Now, Ecuador's leading practitioner of "laugh therapy" says he plans to tickle the nation's collective funny bone to ease its deep political divide and draw attention to its most marginalized people.
Nine years ago, Moreno was driving to a store to buy bread when a carjacker's bullet entered his spine and paralyzed him from the waist down. He was confined to a wheelchair and the doctors could do nothing to stop the excruciating pain.
"Frankly, I would have preferred to die until I happened upon humor," Moreno said in the he and president-elect Rafael Correa set up for the transition to the Government Palace on Jan. 15.
It was a funny comment from a friend four years ago that made him realize laughter made the pain go away.
"There was an analgesic effect for a moment, but in that moment I found a path and I started to study humor profoundly," he said.
Since then, Moreno has authored a number of books like Smile, Don't be Ill, and offered motivational conferences, including a joint presentation in Quito last June with Hunter "Patch" Adams -- whose clownish behavior was made famous in a 1998 Robin Williams movie.
But until Correa invited him to join his radical reform ticket, Moreno's political experience was limited to a few months as director of Ecuador's National Council for the Handicapped during the 2000 to 2002 government of Gustavo Noboa.
Now as vice president-elect, the 53-year-old Moreno says he will be in charge of national modernization, attention to vulnerable members of Ecuadorian society and scientific research and development.
In that role, he wants to communicate the importance of humor to employees of Ecuador's state bureaucracy to improve productivity and the quality of service to the public.
"I understand that Rafael chose me for my sense of humor -- to inject it into the new administration," Moreno said. "I am a symbol of the attention that will be given to the most neglected sectors of society."
Ecuador's handicapped pay half for public and many private services. But laws protecting their rights are few and poorly enforced.
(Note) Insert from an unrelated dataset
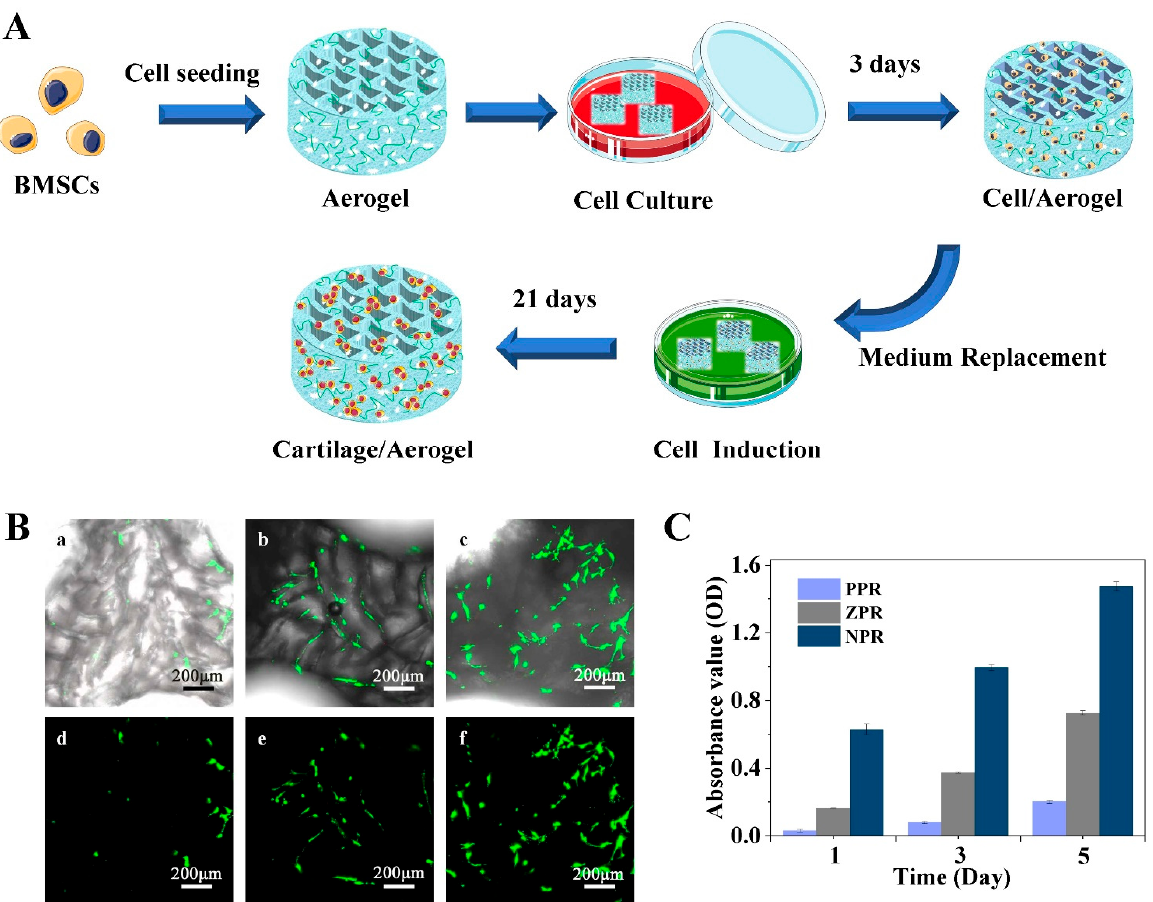
Figure 5. ( A ) Schematic diagram of mouse bone marrow mesenchymal stem cells (mBMSCs) cultured and induced on CNF/PEGDA scaffolds. ( B ) Confocal laser scanning microscopy (CLSM) images of mBMSCs cultured for 3 days in CNF/PEGDA aerogels with different Poisson’s ratios: ( a , d ) PPR; ( b , e ) ZPR; ( c , f ) NPR. ( C ) Proliferation of mBMSCs cultured for 1, 3 and 5 days in CNF/PEGDA aerogels with different Poisson’s ratios.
Ecuador has yet to fully implement regulations mandating preferential parking, cutaways in sidewalks and accessibility ramps in hospitals, malls, airports and universities.
That didn't keep Moreno off the campaign trail, however.
"More than once, someone said a handicapped person couldn't campaign and I did it," Moreno said. "I crisscrossed the country twice, I got into the mud, into canoes that went down the Napo River."
He tried to keep his humor evident on the stump, directing his jokes at the opposing candidate Alvaro Noboa, a Bible-toting banana tycoon who called himself "God's messenger."
"He would say he was `sent by God,'" Moreno said. "So I would say that I had spoken to God and he told me that, yes, God had sent him here because they couldn't stand him up there."